DAYTON, Ohio - January 23, 2019 - The Dayton Power and Light Company (DP&L), a subsidiary of The AES Corporation (NYSE: AES), announced that yesterday it filed a request with the Public Utilities Commission of Ohio (PUCO) for an extension of its Distribution Modernization Rider (DMR), a component in its October 2017 Electric Security Plan Order, (ESP 3). The widely supported ESP 3 Order addressed several DP&L operational areas, including that the company continue a competitive bidding process for its electric supply and file a Distribution Modernization Plan.
The ESP 3 Order included language authorizing a three-year DMR, with the ability to continue the DMR for an additional two years at a level subject to Commission approval. DP&L's request, called the Distribution Modernization Rider Extension (DMR-E), seeks approval of this two-year extension.

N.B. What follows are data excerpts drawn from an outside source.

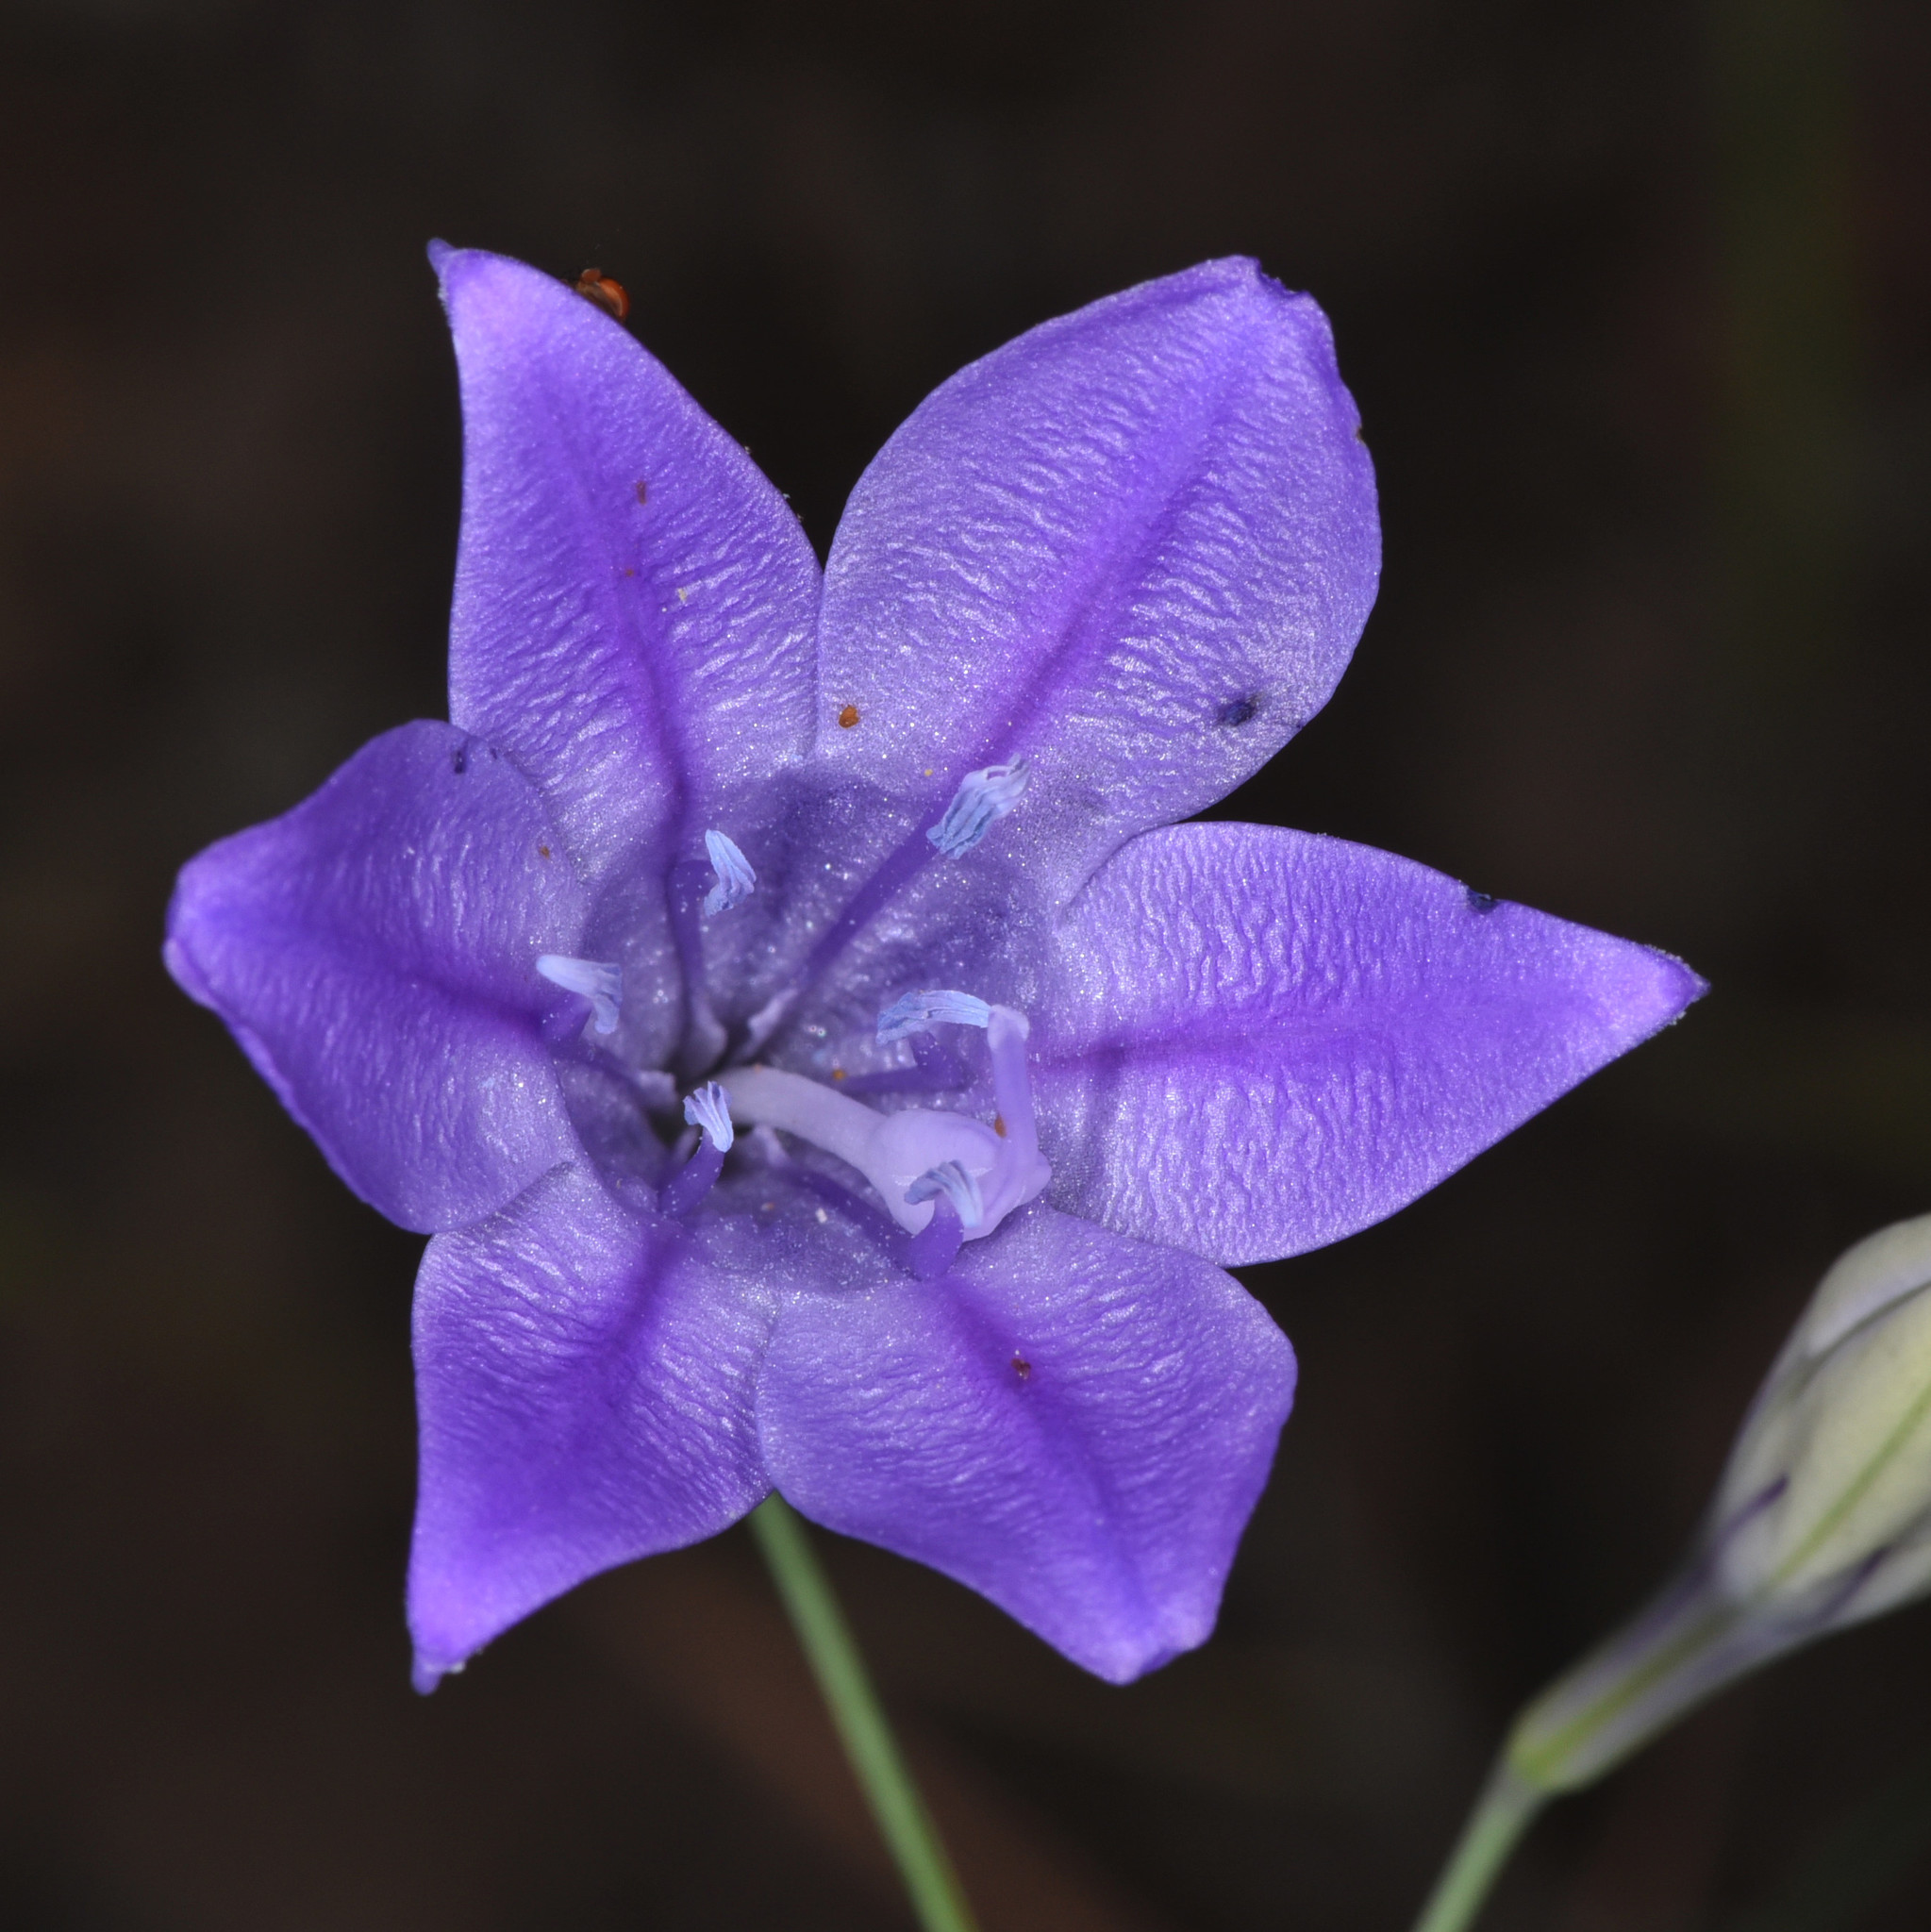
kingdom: Plantae
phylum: Tracheophyta
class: Liliopsida
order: Asparagales
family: Asparagaceae
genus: Triteleia
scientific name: Triteleia laxa
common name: Triplet-lily
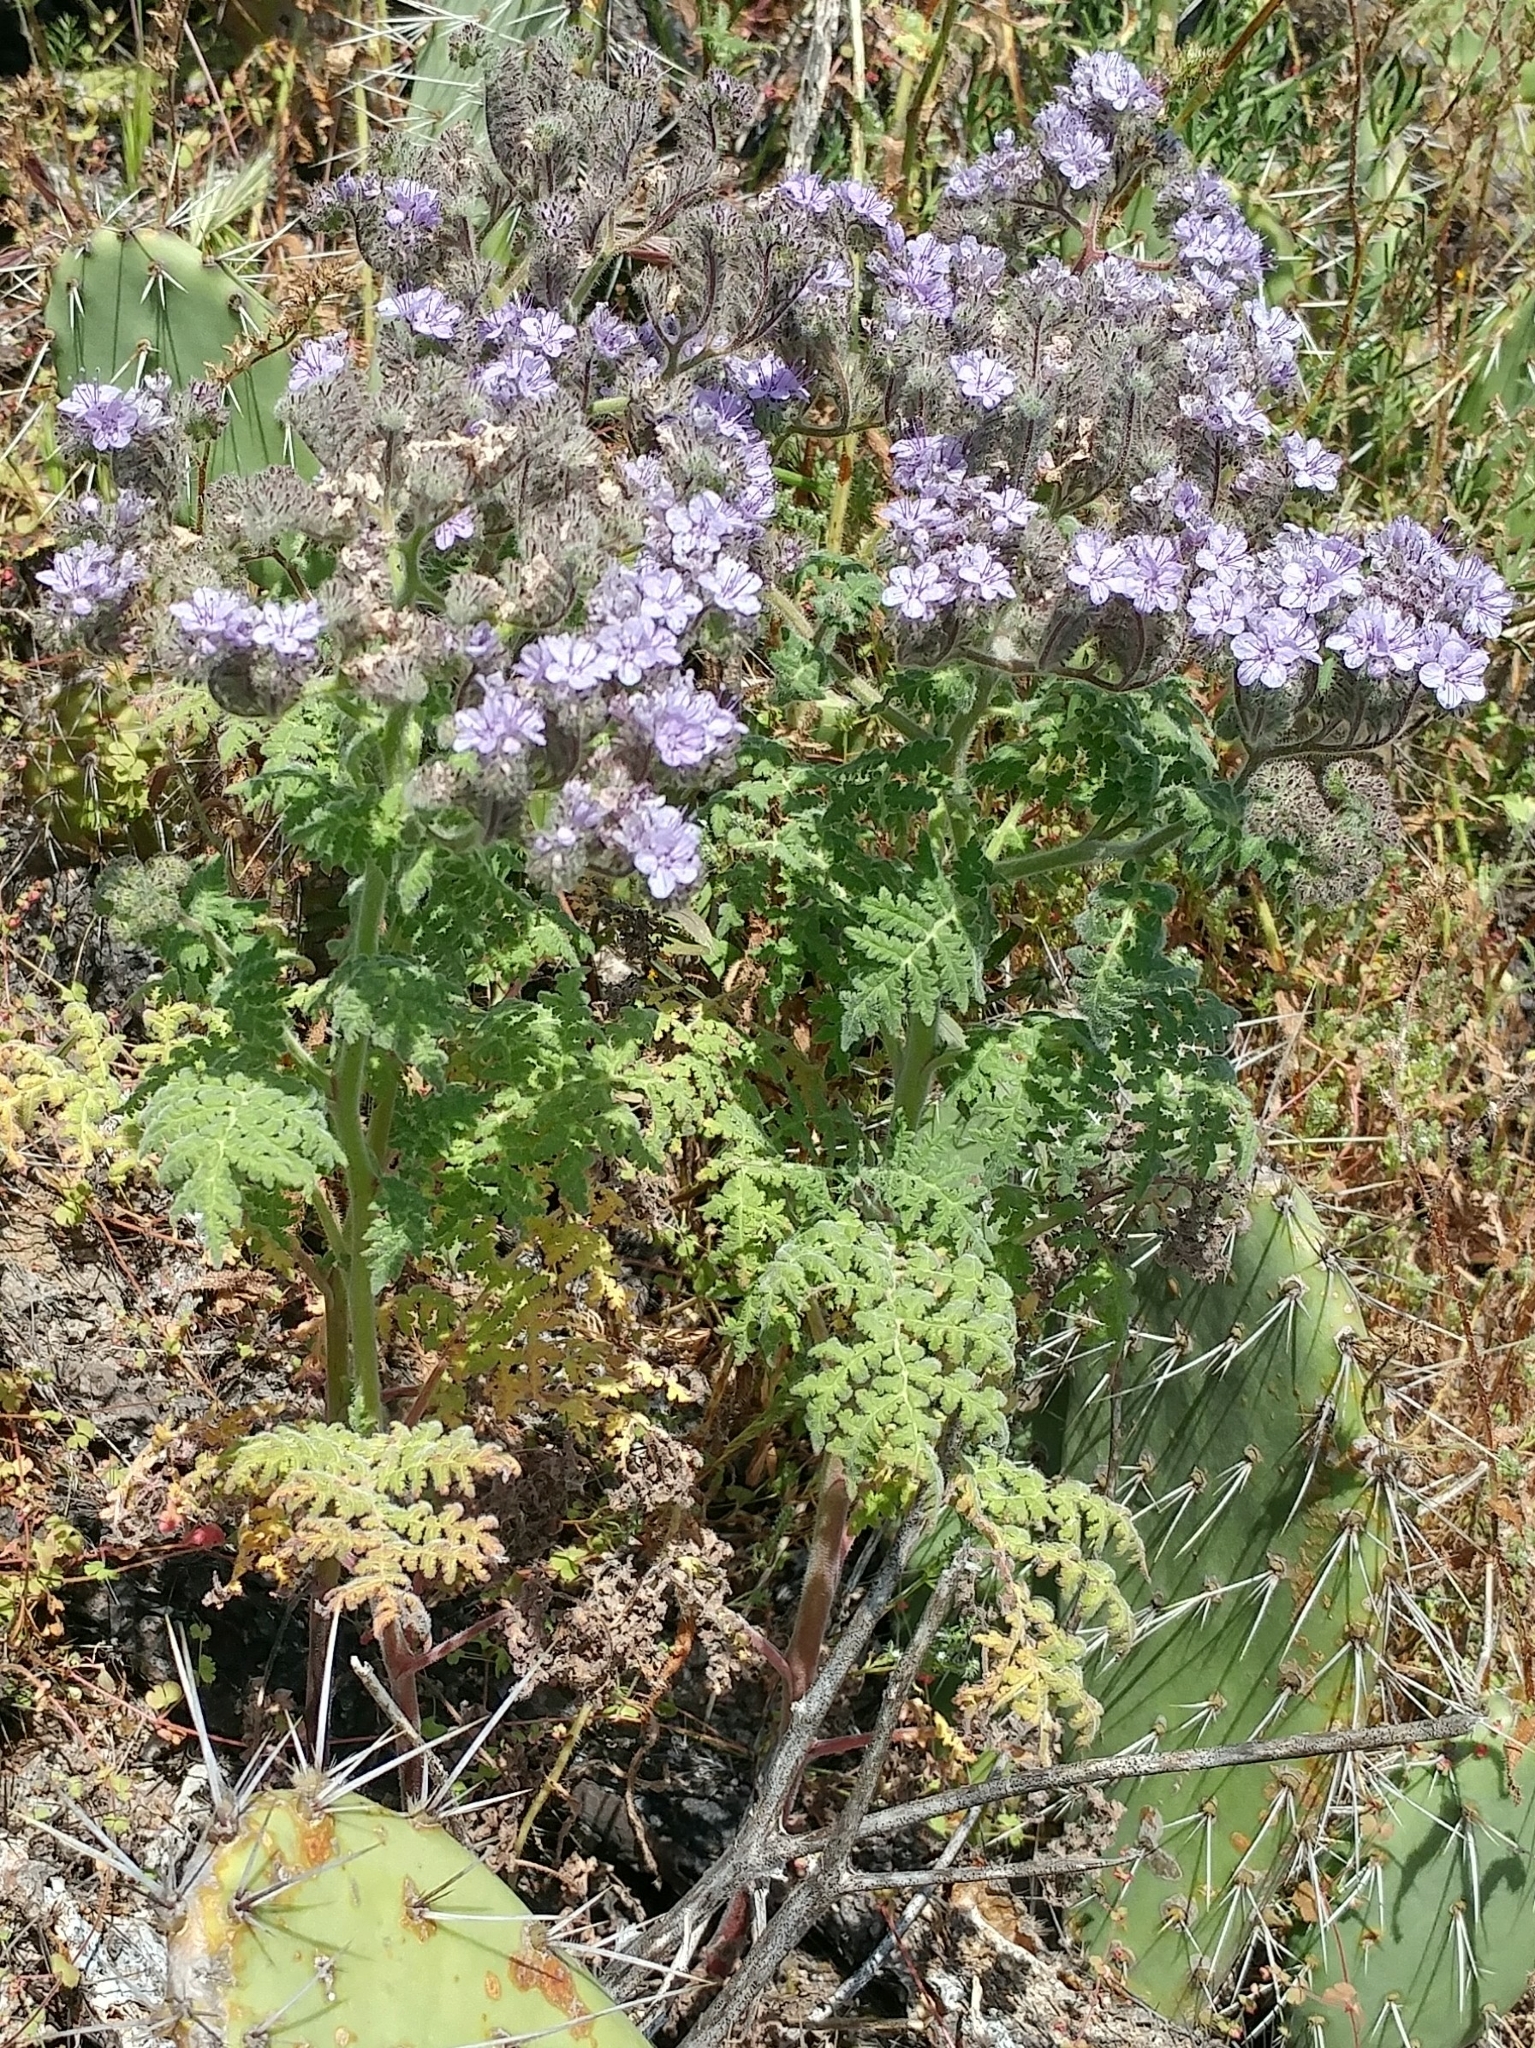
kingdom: Plantae
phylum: Tracheophyta
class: Magnoliopsida
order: Boraginales
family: Hydrophyllaceae
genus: Phacelia
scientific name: Phacelia floribunda
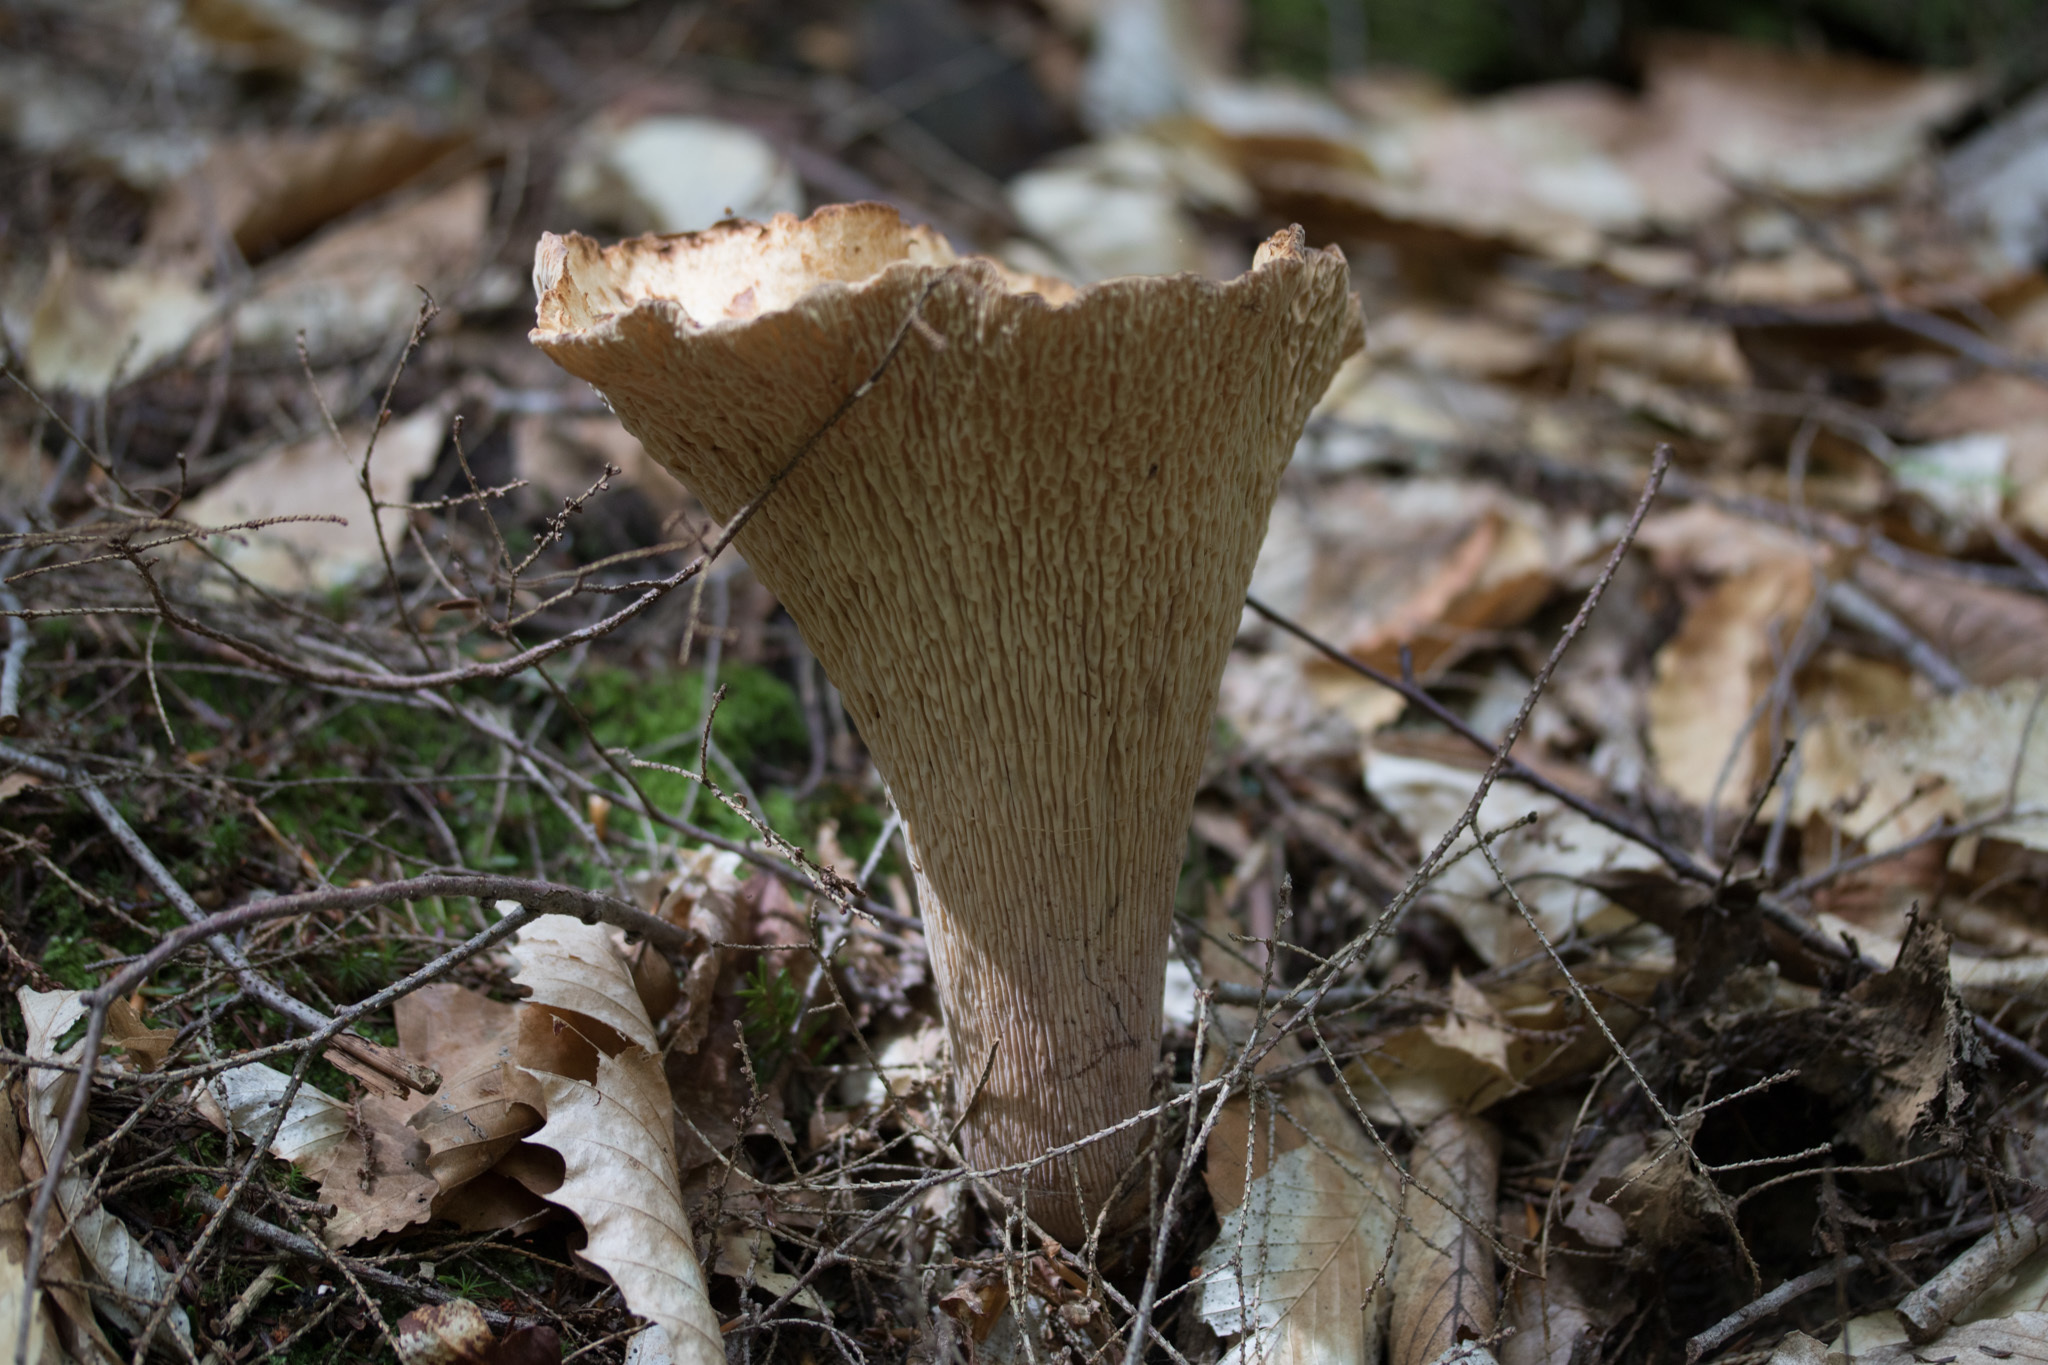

PUCO approval of the DMR-E will allow DP&L to deliver substantial benefits to its customers, maintain its financial integrity and increase DP&L's investments in the Miami Valley, as outlined in its recently filed Distribution Modernization Plan.
If approved by the PUCO, during the temporary two-year extension beginning November 2020, DP&L's typical residential customer using 1,000 kWh will see an impact of $8.64 per month. At the end of the two-year extension, October 2022, the DMR-E would expire.
The Distribution Modernization Plan and DMR-E were submitted for PUCO approval in parallel as an integrated package. The two filings are inter-related and essential for DP&L to deliver its customers personalized, innovative, and seamless energy services enabled by transformative technologies.